Today is a day to celebrate folks, because today is GIS Day.  As a GIS (geographic information systems) specialist, this day undoubtedly excites me more than it does most people.  But, it is my hope that through my new monthly blog series, Visual Insight, you all will come to love and appreciate this day too.

Some of you may be wondering what GIS is.  I could go on for days about the intricacies of GIS but for now let’s say GIS is a system that lets users analyze and display spatial data (which is a fancy term for information associated with a specific place).  What’s great about GIS is that it is a powerful tool for both analysis and visualization.  Because the information being analyzed in GIS is always associated with a specific location, the critical visualization output you get is a map.
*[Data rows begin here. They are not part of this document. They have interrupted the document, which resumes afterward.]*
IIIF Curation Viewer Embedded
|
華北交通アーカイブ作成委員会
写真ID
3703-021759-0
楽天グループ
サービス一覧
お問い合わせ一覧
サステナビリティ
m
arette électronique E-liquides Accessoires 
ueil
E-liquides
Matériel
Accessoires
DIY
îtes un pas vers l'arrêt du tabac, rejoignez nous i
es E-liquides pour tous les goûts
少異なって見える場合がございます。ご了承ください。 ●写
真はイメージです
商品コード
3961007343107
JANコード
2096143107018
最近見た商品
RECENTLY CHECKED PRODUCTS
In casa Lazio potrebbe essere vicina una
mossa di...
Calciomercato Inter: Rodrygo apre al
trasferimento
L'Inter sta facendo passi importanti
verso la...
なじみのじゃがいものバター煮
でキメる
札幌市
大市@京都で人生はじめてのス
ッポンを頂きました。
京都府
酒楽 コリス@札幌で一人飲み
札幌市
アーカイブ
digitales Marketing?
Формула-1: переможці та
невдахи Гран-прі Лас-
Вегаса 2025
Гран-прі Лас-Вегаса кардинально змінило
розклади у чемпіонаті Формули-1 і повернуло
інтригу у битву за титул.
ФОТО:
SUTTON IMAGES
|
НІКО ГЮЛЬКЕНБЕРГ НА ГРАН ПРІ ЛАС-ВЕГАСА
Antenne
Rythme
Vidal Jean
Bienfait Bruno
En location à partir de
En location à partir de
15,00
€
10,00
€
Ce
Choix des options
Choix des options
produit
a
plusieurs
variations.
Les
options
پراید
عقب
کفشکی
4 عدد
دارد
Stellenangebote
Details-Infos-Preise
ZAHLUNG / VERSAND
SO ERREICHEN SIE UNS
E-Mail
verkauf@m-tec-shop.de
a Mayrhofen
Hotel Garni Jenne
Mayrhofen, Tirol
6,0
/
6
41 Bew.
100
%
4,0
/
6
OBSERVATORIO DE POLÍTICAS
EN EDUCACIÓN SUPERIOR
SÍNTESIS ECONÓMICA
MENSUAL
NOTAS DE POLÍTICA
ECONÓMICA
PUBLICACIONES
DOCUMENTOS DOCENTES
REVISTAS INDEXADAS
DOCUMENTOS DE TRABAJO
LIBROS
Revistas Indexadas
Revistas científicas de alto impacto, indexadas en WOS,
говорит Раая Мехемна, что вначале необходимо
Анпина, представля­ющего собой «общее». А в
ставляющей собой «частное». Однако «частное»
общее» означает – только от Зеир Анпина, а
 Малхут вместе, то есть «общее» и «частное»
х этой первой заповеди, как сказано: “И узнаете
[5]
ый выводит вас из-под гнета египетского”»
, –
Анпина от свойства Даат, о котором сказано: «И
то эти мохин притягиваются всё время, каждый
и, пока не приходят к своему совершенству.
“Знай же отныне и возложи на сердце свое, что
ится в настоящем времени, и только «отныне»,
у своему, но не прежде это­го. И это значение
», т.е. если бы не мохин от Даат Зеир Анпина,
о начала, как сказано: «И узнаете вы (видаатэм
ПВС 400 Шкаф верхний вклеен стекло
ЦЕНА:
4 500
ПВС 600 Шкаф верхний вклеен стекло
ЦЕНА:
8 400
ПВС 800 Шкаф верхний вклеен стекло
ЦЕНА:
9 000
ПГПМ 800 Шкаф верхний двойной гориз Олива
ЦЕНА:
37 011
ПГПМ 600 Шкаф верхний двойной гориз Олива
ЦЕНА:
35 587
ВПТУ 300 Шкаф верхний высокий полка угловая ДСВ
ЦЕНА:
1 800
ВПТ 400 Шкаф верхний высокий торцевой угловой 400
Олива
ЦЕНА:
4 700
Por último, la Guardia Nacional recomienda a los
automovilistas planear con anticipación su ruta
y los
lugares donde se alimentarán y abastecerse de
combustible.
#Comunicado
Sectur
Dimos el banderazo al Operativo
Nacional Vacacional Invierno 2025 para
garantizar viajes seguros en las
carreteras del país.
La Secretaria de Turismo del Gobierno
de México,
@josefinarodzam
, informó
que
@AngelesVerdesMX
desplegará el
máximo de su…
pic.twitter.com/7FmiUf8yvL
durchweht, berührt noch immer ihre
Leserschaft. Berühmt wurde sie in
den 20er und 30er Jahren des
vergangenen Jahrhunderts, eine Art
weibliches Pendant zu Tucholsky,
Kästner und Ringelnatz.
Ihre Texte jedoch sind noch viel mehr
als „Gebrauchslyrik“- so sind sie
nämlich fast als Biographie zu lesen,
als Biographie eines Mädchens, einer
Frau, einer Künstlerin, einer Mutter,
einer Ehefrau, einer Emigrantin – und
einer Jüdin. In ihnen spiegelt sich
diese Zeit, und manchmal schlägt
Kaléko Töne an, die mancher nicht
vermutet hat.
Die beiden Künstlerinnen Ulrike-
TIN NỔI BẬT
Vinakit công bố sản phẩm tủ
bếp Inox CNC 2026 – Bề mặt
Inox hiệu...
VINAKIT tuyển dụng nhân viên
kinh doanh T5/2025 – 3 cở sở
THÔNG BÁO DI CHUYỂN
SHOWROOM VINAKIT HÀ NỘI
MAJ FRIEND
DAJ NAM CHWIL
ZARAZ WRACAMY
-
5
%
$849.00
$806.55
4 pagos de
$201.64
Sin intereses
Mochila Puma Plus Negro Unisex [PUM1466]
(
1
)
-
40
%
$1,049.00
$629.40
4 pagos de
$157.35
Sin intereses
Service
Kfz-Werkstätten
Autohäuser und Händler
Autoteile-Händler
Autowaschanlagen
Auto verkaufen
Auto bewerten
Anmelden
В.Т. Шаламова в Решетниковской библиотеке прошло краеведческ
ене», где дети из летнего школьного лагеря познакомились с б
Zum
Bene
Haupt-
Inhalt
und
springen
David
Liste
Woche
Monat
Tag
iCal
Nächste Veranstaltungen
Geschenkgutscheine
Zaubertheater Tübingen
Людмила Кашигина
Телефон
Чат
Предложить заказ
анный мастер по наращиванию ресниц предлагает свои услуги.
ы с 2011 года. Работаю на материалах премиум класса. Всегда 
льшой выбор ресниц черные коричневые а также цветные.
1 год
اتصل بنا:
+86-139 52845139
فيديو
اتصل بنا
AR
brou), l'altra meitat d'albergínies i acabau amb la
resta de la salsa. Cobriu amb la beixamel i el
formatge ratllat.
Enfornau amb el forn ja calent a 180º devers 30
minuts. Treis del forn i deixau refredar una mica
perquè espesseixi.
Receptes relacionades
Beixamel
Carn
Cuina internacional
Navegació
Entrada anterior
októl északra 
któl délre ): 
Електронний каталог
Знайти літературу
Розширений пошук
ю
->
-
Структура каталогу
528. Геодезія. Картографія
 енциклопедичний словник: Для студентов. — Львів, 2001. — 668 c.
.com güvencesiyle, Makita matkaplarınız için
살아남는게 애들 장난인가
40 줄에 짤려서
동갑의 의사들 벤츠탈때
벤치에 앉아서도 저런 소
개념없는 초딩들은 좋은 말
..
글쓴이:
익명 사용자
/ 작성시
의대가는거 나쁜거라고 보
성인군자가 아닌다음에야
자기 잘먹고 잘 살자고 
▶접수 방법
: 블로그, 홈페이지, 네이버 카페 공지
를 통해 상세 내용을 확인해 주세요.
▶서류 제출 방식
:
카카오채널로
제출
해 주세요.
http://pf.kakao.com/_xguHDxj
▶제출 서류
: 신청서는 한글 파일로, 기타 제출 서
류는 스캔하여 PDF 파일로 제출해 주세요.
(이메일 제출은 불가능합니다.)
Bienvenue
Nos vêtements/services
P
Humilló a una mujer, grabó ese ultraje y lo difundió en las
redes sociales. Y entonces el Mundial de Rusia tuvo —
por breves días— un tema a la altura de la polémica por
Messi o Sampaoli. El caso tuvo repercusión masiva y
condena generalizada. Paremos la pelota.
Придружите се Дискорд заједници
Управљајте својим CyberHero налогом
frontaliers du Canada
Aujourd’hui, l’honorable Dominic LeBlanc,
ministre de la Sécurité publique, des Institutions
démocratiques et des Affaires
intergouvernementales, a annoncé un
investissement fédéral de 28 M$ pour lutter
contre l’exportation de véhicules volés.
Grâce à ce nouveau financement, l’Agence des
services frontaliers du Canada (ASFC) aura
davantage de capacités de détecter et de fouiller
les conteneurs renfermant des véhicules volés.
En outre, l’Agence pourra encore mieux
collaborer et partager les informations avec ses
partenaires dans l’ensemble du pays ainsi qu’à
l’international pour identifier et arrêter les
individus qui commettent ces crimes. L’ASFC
At PAI, I use GIS to identify population and climate change “hotspots” and to create visualizations for our reports, briefs and user guides.

In honor of GIS Day, let’s see just how powerful maps can be.  A DC nonprofit organization called A Wider Circle has a program called “Neighbor-to-Neighbor.”  This program allows area residents to donate furniture and household items to their neighbors living without these basic elements.  According to the data, A Wider Circle’s Neighbor-to-Neighbor program delivered 21,893 items to 2,723 households in 2010.  What do these numbers tell us?  Well, on the surface, the story is a straightforward one: A Wider Circle helped supply 2,723 households in need with basic items for their homes.  But, what can we learn if those households and their donors are put on a map?


Click anywhere on the above image to explore the interactive map.


The map just put those 2,723 households in context and showed us a story we would have never uncovered from numbers alone.  When shown visually, we gain insight about the underlying population A Wider Circle serves and interacts with.  You can see the clear, discernible difference in the geographic locations of donors versus recipients.  We geographers call this a “spatial pattern.”  Happy GIS Day!